De novo assembly of genomes and metagenomes from next generation sequencing data

Project Details

Project Lead
Haixu Tang 
Project Manager
Haixu Tang 
Project Members
Heewook Lee, Mina Rho, Ram Podicheti, Gregory Zynda, Mingjie Wang  
Institution
Indiana University, School of Informatics and Computing  
Discipline
Biology (603) 
Subdiscipline
14.14 Environmental/Environmental Health Engineering 

Abstract

We will use the FutureGrid computing resource to assemble next-generation sequencing (NGS) reads from eukaryotic genome projects and metagenome project, including the human microbiome project and the earth microbiome project. The massive sequencing data generated by NGS sequencers have revolutionized many fields of biology, but requires extensive computing resources to be analyzed. In particular, we would like to utilize the computer clusters with large continuous RAM from the FutureGird project to test some assembly algorithms we developed for NGS data and to analyze large datasets from microbiome projects that may lead to new findings.

Intellectual Merit

Because of the nature of the large dataset, it is very time consuming to test and improve assembly algorithms for NGS data.
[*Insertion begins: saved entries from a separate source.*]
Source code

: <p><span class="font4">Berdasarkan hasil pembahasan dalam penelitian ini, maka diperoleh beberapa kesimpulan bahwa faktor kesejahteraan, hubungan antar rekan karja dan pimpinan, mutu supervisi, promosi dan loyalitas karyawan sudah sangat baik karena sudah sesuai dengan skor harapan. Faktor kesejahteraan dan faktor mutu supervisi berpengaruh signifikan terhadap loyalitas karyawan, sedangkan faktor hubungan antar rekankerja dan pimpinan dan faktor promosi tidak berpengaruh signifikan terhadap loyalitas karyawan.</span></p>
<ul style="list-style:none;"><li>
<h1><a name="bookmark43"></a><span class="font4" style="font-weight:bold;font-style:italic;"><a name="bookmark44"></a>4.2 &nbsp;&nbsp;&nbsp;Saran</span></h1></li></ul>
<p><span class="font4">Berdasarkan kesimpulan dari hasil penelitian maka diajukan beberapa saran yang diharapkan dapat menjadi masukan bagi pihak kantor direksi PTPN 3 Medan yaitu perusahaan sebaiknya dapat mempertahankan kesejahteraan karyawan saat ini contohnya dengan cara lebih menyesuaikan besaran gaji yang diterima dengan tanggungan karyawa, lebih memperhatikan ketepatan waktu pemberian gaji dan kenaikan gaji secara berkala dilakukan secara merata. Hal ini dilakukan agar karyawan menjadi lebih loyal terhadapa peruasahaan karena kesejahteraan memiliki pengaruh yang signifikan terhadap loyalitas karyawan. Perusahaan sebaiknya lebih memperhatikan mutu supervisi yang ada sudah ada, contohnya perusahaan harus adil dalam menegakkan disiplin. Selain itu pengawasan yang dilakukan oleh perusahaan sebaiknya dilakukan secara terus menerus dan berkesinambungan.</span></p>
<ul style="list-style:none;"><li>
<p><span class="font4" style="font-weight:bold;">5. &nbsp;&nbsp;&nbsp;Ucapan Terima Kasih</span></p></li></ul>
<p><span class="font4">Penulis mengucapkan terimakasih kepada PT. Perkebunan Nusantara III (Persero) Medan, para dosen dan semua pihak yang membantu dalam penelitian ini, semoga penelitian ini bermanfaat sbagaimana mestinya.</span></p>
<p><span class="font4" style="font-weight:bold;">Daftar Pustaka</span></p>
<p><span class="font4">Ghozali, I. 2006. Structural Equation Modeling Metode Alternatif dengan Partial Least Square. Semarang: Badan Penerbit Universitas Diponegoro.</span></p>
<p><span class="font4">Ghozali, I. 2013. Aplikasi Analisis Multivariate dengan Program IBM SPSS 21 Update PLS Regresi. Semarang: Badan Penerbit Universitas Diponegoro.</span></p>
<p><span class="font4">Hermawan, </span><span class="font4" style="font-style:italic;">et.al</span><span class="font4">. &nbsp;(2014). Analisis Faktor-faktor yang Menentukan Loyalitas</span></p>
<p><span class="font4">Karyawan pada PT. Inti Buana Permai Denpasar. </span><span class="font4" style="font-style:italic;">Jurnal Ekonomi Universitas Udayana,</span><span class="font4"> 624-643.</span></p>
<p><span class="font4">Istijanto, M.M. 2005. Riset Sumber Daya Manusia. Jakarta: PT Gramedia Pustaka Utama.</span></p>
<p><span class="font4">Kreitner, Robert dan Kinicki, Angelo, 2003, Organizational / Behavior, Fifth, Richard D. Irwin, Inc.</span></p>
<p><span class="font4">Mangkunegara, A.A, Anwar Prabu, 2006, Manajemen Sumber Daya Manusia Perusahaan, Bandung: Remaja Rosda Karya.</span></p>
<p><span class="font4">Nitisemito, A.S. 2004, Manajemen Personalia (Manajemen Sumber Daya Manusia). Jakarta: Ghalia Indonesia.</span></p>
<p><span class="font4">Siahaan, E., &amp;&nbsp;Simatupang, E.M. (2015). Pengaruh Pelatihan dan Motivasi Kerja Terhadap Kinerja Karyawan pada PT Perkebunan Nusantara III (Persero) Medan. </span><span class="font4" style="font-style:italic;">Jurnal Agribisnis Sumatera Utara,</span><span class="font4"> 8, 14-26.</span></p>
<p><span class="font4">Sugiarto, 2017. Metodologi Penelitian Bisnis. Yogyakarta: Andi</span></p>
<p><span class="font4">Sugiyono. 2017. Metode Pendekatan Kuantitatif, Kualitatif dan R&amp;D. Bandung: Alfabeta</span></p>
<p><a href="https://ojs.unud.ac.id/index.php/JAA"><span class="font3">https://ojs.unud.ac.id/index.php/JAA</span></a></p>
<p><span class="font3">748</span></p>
FutureGrid resources provide a unique opportunity to test them on real large datasets. The results will be very valuable for the genomics community to develop and improve assembly algorithms.

Broader Impacts

NGS techniques have been applied to many different topics, ranging from biology to environmental sciences and new energy. The success of the proposed project will have great impact in these application areas.

Scale of Use

We need to use computer nodes with large RAM for a week.